* Goal: Reproduce the listing below, replacing every "EHSV" with "EESC" and leaving everything else unchanged.

* Records for the task:
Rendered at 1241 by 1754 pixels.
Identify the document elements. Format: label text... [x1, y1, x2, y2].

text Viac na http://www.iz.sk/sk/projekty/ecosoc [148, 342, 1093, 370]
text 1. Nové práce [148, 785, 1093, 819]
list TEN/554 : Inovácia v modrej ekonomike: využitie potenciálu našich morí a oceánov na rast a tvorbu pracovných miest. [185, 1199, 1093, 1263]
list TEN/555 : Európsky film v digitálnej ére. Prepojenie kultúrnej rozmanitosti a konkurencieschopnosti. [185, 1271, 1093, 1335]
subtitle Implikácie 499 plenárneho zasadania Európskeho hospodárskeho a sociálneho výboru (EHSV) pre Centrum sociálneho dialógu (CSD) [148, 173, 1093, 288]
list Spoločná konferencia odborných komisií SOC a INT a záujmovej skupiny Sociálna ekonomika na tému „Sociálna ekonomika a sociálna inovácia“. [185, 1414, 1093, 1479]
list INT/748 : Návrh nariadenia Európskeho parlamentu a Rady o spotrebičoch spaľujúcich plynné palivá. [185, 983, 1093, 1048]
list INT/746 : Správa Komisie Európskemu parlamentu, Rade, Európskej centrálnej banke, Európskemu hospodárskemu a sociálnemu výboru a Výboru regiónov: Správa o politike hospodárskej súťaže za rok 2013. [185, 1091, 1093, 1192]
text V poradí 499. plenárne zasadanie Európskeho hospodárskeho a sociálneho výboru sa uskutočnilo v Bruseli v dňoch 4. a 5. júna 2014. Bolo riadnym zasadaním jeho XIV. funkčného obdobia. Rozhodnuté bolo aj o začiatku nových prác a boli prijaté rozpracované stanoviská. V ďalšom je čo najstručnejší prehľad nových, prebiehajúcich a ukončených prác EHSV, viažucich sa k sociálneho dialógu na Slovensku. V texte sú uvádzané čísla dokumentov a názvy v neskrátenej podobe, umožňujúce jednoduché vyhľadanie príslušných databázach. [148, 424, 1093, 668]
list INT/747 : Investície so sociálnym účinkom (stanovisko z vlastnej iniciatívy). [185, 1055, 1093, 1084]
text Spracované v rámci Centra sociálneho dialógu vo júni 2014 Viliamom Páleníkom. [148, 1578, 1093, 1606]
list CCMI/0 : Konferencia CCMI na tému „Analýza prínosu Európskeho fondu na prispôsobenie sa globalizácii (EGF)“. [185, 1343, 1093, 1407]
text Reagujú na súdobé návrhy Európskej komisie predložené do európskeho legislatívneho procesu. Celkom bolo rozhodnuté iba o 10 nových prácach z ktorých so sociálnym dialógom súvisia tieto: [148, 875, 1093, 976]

* Result of the exercise:
Rendered at 1241 by 1754 pixels.
Identify the document elements. Format: label text... [x1, y1, x2, y2].

text Viac na http://www.iz.sk/sk/projekty/ecosoc [148, 342, 1093, 370]
text 1. Nové práce [148, 785, 1093, 819]
list TEN/554 : Inovácia v modrej ekonomike: využitie potenciálu našich morí a oceánov na rast a tvorbu pracovných miest. [185, 1199, 1093, 1263]
list TEN/555 : Európsky film v digitálnej ére. Prepojenie kultúrnej rozmanitosti a konkurencieschopnosti. [185, 1271, 1093, 1335]
subtitle Implikácie 499 plenárneho zasadania Európskeho hospodárskeho a sociálneho výboru (EESC) pre Centrum sociálneho dialógu (CSD) [148, 173, 1093, 288]
list Spoločná konferencia odborných komisií SOC a INT a záujmovej skupiny Sociálna ekonomika na tému „Sociálna ekonomika a sociálna inovácia“. [185, 1414, 1093, 1479]
list INT/748 : Návrh nariadenia Európskeho parlamentu a Rady o spotrebičoch spaľujúcich plynné palivá. [185, 983, 1093, 1048]
list INT/746 : Správa Komisie Európskemu parlamentu, Rade, Európskej centrálnej banke, Európskemu hospodárskemu a sociálnemu výboru a Výboru regiónov: Správa o politike hospodárskej súťaže za rok 2013. [185, 1091, 1093, 1192]
text V poradí 499. plenárne zasadanie Európskeho hospodárskeho a sociálneho výboru sa uskutočnilo v Bruseli v dňoch 4. a 5. júna 2014. Bolo riadnym zasadaním jeho XIV. funkčného obdobia. Rozhodnuté bolo aj o začiatku nových prác a boli prijaté rozpracované stanoviská. V ďalšom je čo najstručnejší prehľad nových, prebiehajúcich a ukončených prác EESC, viažucich sa k sociálneho dialógu na Slovensku. V texte sú uvádzané čísla dokumentov a názvy v neskrátenej podobe, umožňujúce jednoduché vyhľadanie príslušných databázach. [148, 424, 1093, 668]
list INT/747 : Investície so sociálnym účinkom (stanovisko z vlastnej iniciatívy). [185, 1055, 1093, 1084]
text Spracované v rámci Centra sociálneho dialógu vo júni 2014 Viliamom Páleníkom. [148, 1578, 1093, 1606]
list CCMI/0 : Konferencia CCMI na tému „Analýza prínosu Európskeho fondu na prispôsobenie sa globalizácii (EGF)“. [185, 1343, 1093, 1407]
text Reagujú na súdobé návrhy Európskej komisie predložené do európskeho legislatívneho procesu. Celkom bolo rozhodnuté iba o 10 nových prácach z ktorých so sociálnym dialógom súvisia tieto: [148, 875, 1093, 976]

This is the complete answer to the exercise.